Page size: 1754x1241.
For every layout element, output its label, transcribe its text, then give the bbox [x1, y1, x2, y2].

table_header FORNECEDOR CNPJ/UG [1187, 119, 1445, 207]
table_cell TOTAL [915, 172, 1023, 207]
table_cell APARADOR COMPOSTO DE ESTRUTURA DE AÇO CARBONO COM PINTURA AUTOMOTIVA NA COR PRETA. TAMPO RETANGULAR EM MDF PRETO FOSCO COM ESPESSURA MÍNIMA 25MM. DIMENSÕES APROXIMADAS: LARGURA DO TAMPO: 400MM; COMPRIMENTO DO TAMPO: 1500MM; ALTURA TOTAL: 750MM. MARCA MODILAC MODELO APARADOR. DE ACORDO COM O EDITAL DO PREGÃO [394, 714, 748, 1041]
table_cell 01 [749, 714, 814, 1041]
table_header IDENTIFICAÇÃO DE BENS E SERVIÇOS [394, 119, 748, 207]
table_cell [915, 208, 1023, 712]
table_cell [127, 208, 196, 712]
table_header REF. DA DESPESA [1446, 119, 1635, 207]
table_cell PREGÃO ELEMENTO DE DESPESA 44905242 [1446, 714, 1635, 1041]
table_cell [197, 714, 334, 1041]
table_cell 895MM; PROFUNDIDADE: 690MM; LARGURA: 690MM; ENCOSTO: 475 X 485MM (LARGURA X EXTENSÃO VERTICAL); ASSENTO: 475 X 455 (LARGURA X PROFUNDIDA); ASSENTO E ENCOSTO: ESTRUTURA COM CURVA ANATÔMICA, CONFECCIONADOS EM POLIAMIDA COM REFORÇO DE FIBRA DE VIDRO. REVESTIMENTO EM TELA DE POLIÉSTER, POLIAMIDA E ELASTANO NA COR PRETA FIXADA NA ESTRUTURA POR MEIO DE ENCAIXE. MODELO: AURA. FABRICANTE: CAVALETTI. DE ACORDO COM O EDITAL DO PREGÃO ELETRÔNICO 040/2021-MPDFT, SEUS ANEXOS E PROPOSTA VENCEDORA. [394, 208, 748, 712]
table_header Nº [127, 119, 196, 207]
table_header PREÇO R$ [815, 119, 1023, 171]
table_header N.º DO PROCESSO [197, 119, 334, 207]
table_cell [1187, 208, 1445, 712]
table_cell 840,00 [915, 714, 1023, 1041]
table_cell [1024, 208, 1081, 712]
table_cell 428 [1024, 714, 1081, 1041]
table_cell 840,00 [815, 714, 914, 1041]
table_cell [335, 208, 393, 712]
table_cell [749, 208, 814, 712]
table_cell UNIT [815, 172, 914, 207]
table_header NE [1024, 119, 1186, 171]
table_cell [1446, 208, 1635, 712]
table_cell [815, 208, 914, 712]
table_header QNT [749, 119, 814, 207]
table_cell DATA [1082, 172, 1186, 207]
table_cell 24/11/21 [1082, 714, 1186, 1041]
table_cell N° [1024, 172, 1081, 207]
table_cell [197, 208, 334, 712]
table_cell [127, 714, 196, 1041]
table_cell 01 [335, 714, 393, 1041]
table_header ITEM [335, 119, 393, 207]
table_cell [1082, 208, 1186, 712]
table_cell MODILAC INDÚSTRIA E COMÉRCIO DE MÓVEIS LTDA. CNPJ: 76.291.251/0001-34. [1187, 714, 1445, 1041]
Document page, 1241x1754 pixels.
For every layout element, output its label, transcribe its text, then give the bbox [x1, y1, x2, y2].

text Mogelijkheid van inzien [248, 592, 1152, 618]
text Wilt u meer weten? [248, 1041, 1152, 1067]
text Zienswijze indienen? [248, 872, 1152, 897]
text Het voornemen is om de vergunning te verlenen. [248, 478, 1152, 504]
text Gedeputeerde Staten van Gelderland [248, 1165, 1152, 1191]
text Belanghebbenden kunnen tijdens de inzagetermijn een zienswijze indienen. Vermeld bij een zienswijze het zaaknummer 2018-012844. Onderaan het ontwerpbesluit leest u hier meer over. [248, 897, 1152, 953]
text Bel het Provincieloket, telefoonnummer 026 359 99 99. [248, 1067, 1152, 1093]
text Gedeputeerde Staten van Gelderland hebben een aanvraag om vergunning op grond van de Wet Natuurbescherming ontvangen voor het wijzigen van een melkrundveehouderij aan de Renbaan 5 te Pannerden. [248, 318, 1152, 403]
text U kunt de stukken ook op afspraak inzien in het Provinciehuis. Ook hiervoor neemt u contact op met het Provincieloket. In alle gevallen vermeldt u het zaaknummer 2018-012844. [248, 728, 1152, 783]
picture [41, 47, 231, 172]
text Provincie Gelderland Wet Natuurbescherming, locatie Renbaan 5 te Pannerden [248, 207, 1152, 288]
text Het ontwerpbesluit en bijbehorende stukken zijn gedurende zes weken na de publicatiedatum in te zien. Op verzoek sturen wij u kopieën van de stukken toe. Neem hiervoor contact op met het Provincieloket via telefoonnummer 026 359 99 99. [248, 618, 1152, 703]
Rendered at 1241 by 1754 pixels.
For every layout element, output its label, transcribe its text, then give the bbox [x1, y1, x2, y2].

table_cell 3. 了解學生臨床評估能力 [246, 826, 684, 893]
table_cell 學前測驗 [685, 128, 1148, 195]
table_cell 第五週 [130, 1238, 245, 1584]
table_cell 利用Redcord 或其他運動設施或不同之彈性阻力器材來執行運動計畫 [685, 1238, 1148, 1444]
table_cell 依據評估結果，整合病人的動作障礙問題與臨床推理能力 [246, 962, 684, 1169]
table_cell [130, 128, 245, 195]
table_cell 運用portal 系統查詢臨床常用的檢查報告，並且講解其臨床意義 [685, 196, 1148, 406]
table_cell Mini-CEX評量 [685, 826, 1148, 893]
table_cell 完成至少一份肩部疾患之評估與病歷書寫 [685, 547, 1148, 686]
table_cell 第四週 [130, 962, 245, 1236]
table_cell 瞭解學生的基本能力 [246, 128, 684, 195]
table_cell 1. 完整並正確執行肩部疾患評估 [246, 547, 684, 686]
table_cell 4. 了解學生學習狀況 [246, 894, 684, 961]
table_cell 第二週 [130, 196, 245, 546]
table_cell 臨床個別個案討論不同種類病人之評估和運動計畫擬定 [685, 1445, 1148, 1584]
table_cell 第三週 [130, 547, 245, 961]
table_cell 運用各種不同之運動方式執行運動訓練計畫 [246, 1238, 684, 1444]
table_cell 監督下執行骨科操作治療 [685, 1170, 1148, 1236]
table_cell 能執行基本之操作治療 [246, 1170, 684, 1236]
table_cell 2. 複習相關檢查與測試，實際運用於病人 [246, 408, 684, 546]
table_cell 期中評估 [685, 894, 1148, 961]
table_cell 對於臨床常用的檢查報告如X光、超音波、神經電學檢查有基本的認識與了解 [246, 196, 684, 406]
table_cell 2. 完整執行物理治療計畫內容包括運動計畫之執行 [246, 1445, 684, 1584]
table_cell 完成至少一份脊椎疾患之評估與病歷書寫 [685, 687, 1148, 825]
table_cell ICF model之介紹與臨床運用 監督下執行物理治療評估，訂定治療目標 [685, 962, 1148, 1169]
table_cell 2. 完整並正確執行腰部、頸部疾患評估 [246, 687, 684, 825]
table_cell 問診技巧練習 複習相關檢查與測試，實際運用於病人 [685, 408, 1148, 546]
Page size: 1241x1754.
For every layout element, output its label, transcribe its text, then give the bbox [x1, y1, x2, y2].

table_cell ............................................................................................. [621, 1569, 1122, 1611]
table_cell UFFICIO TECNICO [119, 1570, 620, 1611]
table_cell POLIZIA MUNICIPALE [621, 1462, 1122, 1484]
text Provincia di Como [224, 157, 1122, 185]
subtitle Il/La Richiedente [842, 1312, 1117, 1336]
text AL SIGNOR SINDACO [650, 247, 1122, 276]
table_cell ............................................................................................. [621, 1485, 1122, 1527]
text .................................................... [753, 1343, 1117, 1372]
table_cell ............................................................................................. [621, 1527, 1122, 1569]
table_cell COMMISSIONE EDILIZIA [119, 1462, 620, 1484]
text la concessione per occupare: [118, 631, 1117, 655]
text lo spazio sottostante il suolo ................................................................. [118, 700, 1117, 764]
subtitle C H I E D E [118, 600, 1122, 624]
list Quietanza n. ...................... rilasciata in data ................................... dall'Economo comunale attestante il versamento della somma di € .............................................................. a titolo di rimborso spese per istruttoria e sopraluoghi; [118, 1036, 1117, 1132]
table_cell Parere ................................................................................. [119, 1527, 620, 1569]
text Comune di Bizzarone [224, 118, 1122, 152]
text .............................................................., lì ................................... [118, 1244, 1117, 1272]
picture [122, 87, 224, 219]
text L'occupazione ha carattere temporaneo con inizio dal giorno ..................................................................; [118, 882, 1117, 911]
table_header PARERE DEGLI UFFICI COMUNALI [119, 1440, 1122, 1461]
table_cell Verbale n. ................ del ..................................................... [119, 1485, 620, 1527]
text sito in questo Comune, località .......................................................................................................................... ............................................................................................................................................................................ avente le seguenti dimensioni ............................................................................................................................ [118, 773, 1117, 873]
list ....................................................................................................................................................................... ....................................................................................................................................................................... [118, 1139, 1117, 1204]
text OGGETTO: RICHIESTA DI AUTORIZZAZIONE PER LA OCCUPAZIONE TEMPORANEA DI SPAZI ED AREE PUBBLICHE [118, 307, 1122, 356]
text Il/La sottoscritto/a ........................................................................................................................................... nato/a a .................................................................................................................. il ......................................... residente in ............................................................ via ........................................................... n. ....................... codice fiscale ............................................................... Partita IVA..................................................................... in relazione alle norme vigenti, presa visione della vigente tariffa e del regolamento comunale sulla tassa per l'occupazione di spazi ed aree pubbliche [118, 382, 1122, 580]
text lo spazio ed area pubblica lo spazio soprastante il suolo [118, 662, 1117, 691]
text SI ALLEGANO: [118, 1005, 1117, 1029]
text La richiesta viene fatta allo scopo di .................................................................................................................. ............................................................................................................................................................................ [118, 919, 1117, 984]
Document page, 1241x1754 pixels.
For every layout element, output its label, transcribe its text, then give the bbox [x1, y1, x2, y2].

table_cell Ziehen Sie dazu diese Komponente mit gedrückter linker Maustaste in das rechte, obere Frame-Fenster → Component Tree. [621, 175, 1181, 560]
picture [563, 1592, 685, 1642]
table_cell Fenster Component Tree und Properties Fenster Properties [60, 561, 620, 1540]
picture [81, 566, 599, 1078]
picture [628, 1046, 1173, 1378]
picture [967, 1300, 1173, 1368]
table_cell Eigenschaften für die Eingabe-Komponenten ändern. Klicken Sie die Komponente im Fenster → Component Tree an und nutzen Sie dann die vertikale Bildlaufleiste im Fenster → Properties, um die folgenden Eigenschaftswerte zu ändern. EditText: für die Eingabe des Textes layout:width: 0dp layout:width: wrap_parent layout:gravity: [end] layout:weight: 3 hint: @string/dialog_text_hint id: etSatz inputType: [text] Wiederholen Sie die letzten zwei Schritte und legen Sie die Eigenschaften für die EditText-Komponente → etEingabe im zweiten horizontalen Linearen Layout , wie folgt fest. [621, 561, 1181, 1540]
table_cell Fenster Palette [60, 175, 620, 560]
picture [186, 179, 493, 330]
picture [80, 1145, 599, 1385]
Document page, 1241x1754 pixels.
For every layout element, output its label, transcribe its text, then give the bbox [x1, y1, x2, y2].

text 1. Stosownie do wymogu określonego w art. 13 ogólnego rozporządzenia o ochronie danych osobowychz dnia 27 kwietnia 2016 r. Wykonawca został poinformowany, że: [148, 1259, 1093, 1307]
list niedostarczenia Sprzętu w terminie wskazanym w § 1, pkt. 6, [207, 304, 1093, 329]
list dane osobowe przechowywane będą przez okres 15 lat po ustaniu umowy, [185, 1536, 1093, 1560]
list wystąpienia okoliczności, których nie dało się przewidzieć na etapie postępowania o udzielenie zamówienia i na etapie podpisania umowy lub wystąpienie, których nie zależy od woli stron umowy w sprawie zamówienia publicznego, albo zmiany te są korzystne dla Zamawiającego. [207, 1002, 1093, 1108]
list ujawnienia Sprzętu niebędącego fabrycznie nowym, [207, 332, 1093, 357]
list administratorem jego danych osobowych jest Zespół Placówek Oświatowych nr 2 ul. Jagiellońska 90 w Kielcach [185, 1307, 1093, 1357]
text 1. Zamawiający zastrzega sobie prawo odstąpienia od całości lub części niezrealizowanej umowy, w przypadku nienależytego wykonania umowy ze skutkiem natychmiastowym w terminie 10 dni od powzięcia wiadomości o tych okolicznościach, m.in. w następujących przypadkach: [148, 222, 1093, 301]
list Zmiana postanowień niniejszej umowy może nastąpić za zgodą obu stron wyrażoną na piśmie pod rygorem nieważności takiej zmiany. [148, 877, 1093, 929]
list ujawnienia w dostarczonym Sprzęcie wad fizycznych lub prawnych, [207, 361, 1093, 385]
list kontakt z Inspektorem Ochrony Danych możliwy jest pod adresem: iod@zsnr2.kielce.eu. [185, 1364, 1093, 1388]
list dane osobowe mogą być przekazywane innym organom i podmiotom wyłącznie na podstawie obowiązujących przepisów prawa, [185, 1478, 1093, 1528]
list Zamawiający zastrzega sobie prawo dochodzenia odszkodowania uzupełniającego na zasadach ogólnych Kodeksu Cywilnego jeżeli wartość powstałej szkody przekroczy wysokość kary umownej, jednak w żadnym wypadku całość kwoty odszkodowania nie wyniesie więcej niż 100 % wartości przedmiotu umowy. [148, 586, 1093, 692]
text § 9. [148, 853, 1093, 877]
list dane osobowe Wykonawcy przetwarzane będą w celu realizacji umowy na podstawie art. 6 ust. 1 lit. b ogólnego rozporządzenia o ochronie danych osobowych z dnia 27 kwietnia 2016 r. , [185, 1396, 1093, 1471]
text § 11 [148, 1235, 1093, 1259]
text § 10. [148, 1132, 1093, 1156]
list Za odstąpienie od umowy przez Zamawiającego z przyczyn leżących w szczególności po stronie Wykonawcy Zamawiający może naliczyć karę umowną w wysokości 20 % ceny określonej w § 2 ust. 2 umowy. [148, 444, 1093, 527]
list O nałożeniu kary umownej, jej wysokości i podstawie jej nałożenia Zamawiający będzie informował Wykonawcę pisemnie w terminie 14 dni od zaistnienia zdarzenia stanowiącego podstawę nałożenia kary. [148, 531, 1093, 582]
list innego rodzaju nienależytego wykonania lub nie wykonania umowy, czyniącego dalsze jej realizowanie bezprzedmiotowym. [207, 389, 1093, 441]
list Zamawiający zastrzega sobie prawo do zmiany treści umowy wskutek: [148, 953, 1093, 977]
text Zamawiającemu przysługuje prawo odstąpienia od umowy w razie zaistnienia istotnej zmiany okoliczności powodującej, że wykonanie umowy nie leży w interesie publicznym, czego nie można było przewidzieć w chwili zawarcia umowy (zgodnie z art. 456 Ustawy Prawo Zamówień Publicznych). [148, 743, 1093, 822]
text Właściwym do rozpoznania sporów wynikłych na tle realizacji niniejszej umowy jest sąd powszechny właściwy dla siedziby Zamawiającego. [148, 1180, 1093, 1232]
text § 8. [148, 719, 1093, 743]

######

● **STATED PROBLEM**
Copy the rows running from the line that contains "table_cell Ziehen Sie" through the line that contains "picture [967, 1300, 1173, 1368]", both of those lines included, reproducing them without any change.

● **THE ANSWER**
table_cell Ziehen Sie dazu diese Komponente mit gedrückter linker Maustaste in das rechte, obere Frame-Fenster → Component Tree. [621, 175, 1181, 560]
picture [563, 1592, 685, 1642]
table_cell Fenster Component Tree und Properties Fenster Properties [60, 561, 620, 1540]
picture [81, 566, 599, 1078]
picture [628, 1046, 1173, 1378]
picture [967, 1300, 1173, 1368]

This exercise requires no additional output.